Sber, Russia's largest tech and banking conglomerate, has made a significant move in the open-source AI landscape by releasing the weights for its GigaChat-3.1 model family under a permissive MIT license. The release includes two distinct models: the massive GigaChat-3.1-Ultra, a 702B parameter Mixture of Experts (MoE) model with 36B active parameters, and the compact GigaChat-3.1-Lightning, a 10B parameter MoE model with 1.8B active parameters. Both models were pretrained from scratch on Sber's own hardware and data, not derived from existing models like DeepSeek, and are optimized for both English and Russian while supporting 14 languages.

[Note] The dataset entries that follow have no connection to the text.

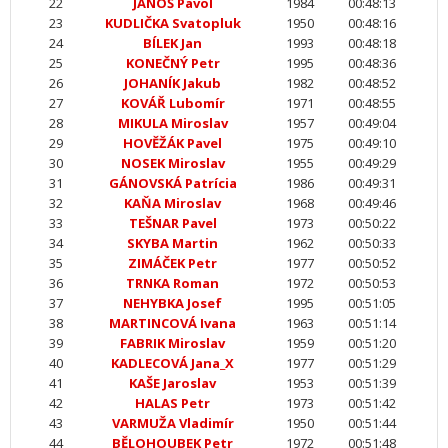
22
JANOŠ Pavol
1984
00:48:13
23
KUDLIČKA Svatopluk
1950
00:48:16
24
BÍLEK Jan
1993
00:48:18
25
KONEČNÝ Petr
1995
00:48:36
26
JOHANÍK Jakub
1982
00:48:52
27
KOVÁŘ Lubomír
1971
00:48:55
28
MIKULA Miroslav
1957
00:49:04
29
HOVĚŽÁK Pavel
1975
00:49:10
30
NOSEK Miroslav
1955
00:49:29
31
GÁNOVSKÁ Patrícia
1986
00:49:31
32
KAŇA Miroslav
1968
00:49:46
33
TEŠNAR Pavel
1973
00:50:22
34
SKYBA Martin
1962
00:50:33
35
ZIMÁČEK Petr
1977
00:50:52
36
TRNKA Roman
1972
00:50:53
37
NEHYBKA Josef
1995
00:51:05
38
MARTINCOVÁ Ivana
1963
00:51:14
39
FABRIK Miroslav
1959
00:51:20
40
KADLECOVÁ Jana_X
1977
00:51:29
41
KAŠE Jaroslav
1953
00:51:39
42
HALAS Petr
1973
00:51:42
43
VARMUŽA Vladimír
1950
00:51:44
44
BĚLOHOUBEK Petr
1972
00:51:48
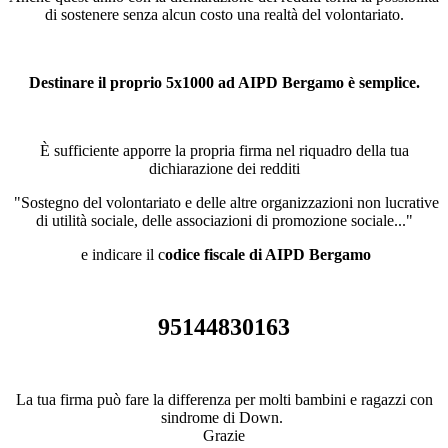
di sostenere senza alcun costo una realtà del volontariato.
Destinare il proprio 5x1000 ad AIPD Bergamo è semplice.
È sufficiente apporre la propria firma nel riquadro della tua
dichiarazione dei redditi
"Sostegno del volontariato e delle altre organizzazioni non lucrative
di utilità sociale, delle associazioni di promozione sociale..."
e indicare il c
odice fiscale di AIPD Bergamo
95144830163
La tua firma può fare la differenza per molti bambini e ragazzi con
sindrome di Down.
Grazie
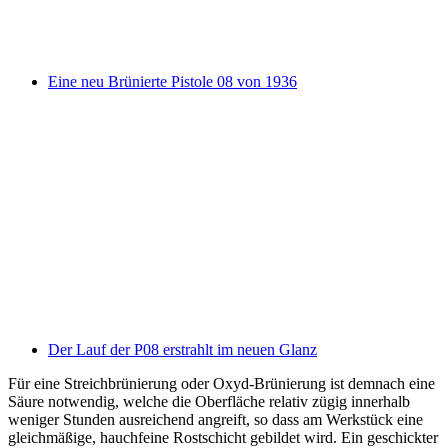
Eine neu Brünierte Pistole 08 von 1936
Der Lauf der P08 erstrahlt im neuen Glanz
Für eine Streichbrünierung oder Oxyd-Brünierung ist demnach eine
Säure notwendig, welche die Oberfläche relativ zügig innerhalb
weniger Stunden ausreichend angreift, so dass am Werkstück eine
gleichmäßige, hauchfeine Rostschicht gebildet wird. Ein geschickter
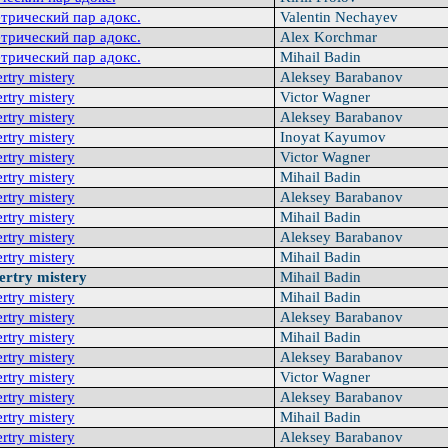
трический пар адокс.
Valentin Nechayev
трический пар адокс.
Alex Korchmar
трический пар адокс.
Mihail Badin
rtry mistery
Aleksey Barabanov
rtry mistery
Victor Wagner
rtry mistery
Aleksey Barabanov
rtry mistery
Inoyat Kayumov
rtry mistery
Victor Wagner
rtry mistery
Mihail Badin
rtry mistery
Aleksey Barabanov
rtry mistery
Mihail Badin
rtry mistery
Aleksey Barabanov
rtry mistery
Mihail Badin
ertry mistery
Mihail Badin
rtry mistery
Mihail Badin
rtry mistery
Aleksey Barabanov
rtry mistery
Mihail Badin
rtry mistery
Aleksey Barabanov
rtry mistery
Victor Wagner
rtry mistery
Aleksey Barabanov
rtry mistery
Mihail Badin
rtry mistery
Aleksey Barabanov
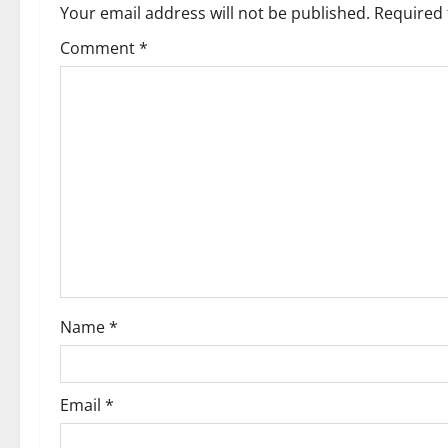
a
Your email address will not be published.
Required 
o
v
Comment
*
n
i
g
a
t
i
o
Name
*
n
Email
*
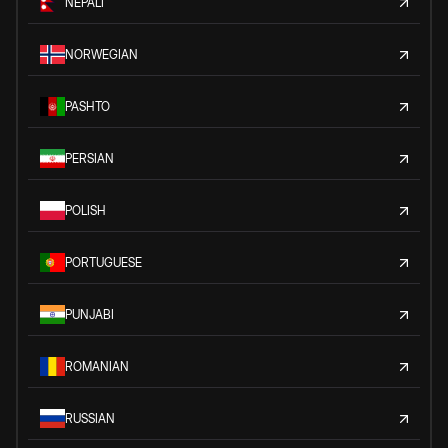
NEPALI
NORWEGIAN
PASHTO
PERSIAN
POLISH
PORTUGUESE
PUNJABI
ROMANIAN
RUSSIAN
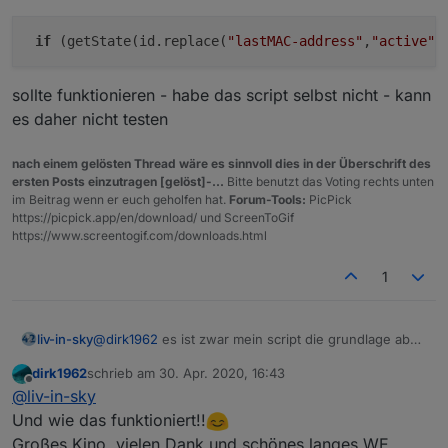
if
 (getState(id.replace(
"lastMAC-address"
,
"active"
)
sollte funktionieren - habe das script selbst nicht - kann
es daher nicht testen
nach einem gelösten Thread wäre es sinnvoll dies in der Überschrift des
ersten Posts einzutragen [gelöst]-...
Bitte benutzt das Voting rechts unten
im Beitrag wenn er euch geholfen hat.
Forum-Tools:
PicPick
https://picpick.app/en/download/ und ScreenToGif
https://www.screentogif.com/downloads.html
1
@
dirk1962
es ist zwar mein script die grundlage aber
liv-in-sky
die abfrage habe ich nicht gemacht
dirk1962
schrieb am
30. Apr. 2020, 16:43
das hier macht wenig sinn
zuletzt editiert von
Offline
@
liv-in-sky
$('tr-064.*.devices.*.lastMAC-address').each
Und wie das funktioniert!!
        var ida = id.split('.');

Großes Kino, vielen Dank und schönes langes WE.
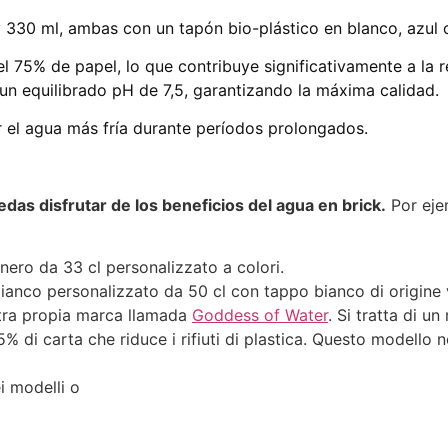
330 ml, ambas con un tapón bio-plástico en blanco, azul o
l 75% de papel, lo que contribuye significativamente a la 
 un equilibrado pH de 7,5, garantizando la máxima calidad.
 el agua más fría durante períodos prolongados.
das disfrutar de los beneficios del agua en brick.
Por eje
 nero da 33 cl personalizzato a colori.
ianco personalizzato da 50 cl con tappo bianco di origine 
tra propia marca llamada
Goddess of Water
. Si tratta di u
% di carta che riduce i rifiuti di plastica. Questo modello 
ei modelli o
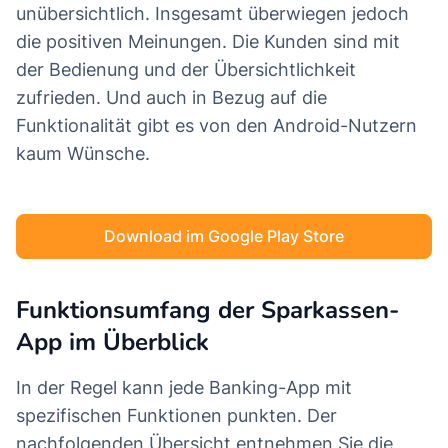
unübersichtlich. Insgesamt überwiegen jedoch
die positiven Meinungen. Die Kunden sind mit
der Bedienung und der Übersichtlichkeit
zufrieden. Und auch in Bezug auf die
Funktionalität gibt es von den Android-Nutzern
kaum Wünsche.
Download im Google Play Store
Funktionsumfang der Sparkassen-
App im Überblick
In der Regel kann jede Banking-App mit
spezifischen Funktionen punkten. Der
nachfolgenden Übersicht entnehmen Sie die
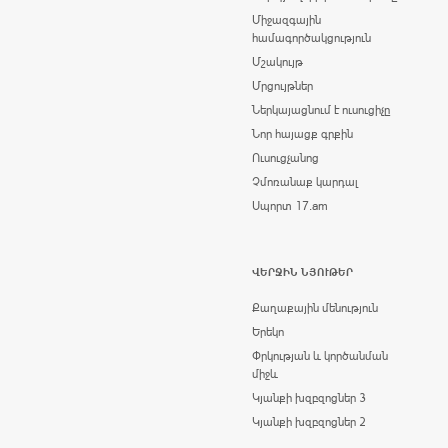
Միջազգային
համագործակցություն
Մշակույթ
Մրցույթներ
Ներկայացնում է ուսուցիչը
Նոր հայացք գրքին
Ուսուցչանոց
Չմոռանաք կարդալ
Սպորտ 17.am
ՎԵՐՋԻՆ ՆՅՈՒԹԵՐ
Քաղաքային մենություն
Երեկո
Փրկության և կործանման
միջև
Կյանքի խզբզոցներ 3
Կյանքի խզբզոցներ 2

Benchmark results show the GigaChat-3.1-Ultra outperforming competitors like DeepSeek-V3-0324 and Qwen3-235B in several key areas, including a 0.7639 score on the BFCL tool-calling benchmark and strong performance in math and coding tasks. The model is designed for high-resource environments, requiring three HGX instances to run. Meanwhile, the GigaChat-3.1-Lightning is engineered for local inference, matching the speed of the tiny Qwen3-1.7B model while outperforming larger models like Qwen3-4B-Instruct and Gemma-3-4B on several benchmarks, thanks to native FP8 training and the efficient DeepSeekV3 architecture that supports a 256K context window.

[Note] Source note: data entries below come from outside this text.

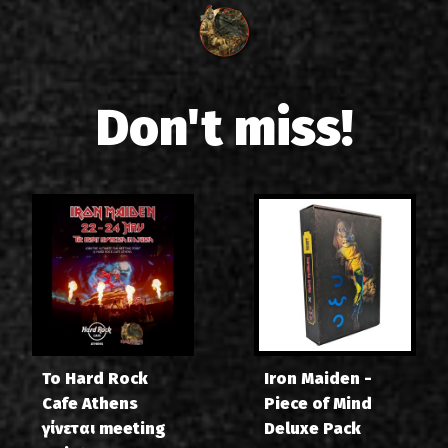
Don't miss!
Το Hard Rock
Iron Maiden -
Cafe Athens
Piece of Mind
γίνεται meeting
Deluxe Pack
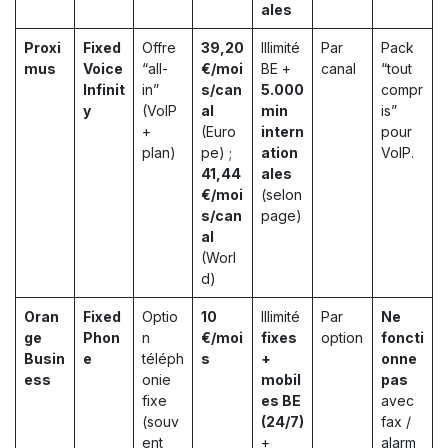
ales
Proxi
Fixed
Offre
39,20
Illimité
Par
Pack
mus
Voice
“all-
€/moi
BE +
canal
“tout
Infinit
in”
s/can
5.000
compr
y
(VoIP
al
min
is”
+
(Euro
intern
pour
plan)
pe) ;
ation
VoIP.
41,44
ales
€/moi
(selon
s/can
page)
al
(Worl
d)
Oran
Fixed
Optio
10
Illimité
Par
Ne
ge
Phon
n
€/moi
fixes
option
foncti
Busin
e
téléph
s
+
onne
ess
onie
mobil
pas
fixe
es BE
avec
(souv
(24/7)
fax /
ent
+
alarm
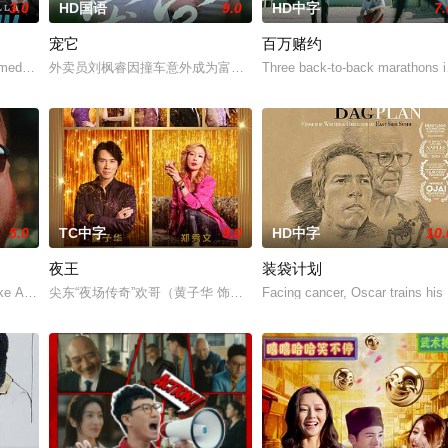
3.0
HD国语
9.0
HD中字
7.
宠它
百万赌约
iver’s ed
omedy Francella plays a whopping 16 different cha
外卖员刘枫睿因撞车意外成为富家女梦琪的“宠物蛇管家”。在照顾宠
Three back-to-back marathons i
5.0
TC中字
9.0
HD中字
10.
夜王
装袋计划
破灭，沦为相亲机器。历经波折，他与姑娘贺红梅因天价彩礼受阻。引发双方家
ke Alvarado attempts to save his family from the
尖东“夜场传奇”欢哥（黄子华 饰）万万没想到，中年最大危机是被
Facing cancer, Oscar trains his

This release directly challenges the dominance of other open-weight leaders and provides a powerful, commercially usable alternative specifically strong in CIS languages. The models' strong tool-calling capabilities (with Lightning scoring 0.76 on BFCLv3) make them practical for building AI agents. By open-sourcing these weights, Sber aims to bolster the ecosystem, provide a high-quality native model for Russian and related languages, and give developers and researchers access to state-of-the-art architecture without restrictive licensing.
- GigaChat-3.1-Ultra is a 702B parameter MoE model that beats DeepSeek-V3-0324 and Qwen3-235B on aggregate benchmarks, scoring 0.7639 on BFCL for tool calling.
- GigaChat-3.1-Lightning is a 10B MoE model that runs as fast as Qwen3-1.7B but outperforms 4B-class models, featuring a 256K context window and native FP8 efficiency.
- Both models are fully open-source under MIT license, pretrained from scratch by Sber, and optimized for English and Russian across 14 languages.
Why It Matters
Provides powerful, commercially free alternatives to closed models and strengthens the open-source ecosystem, especially for Russian/CIS language AI development.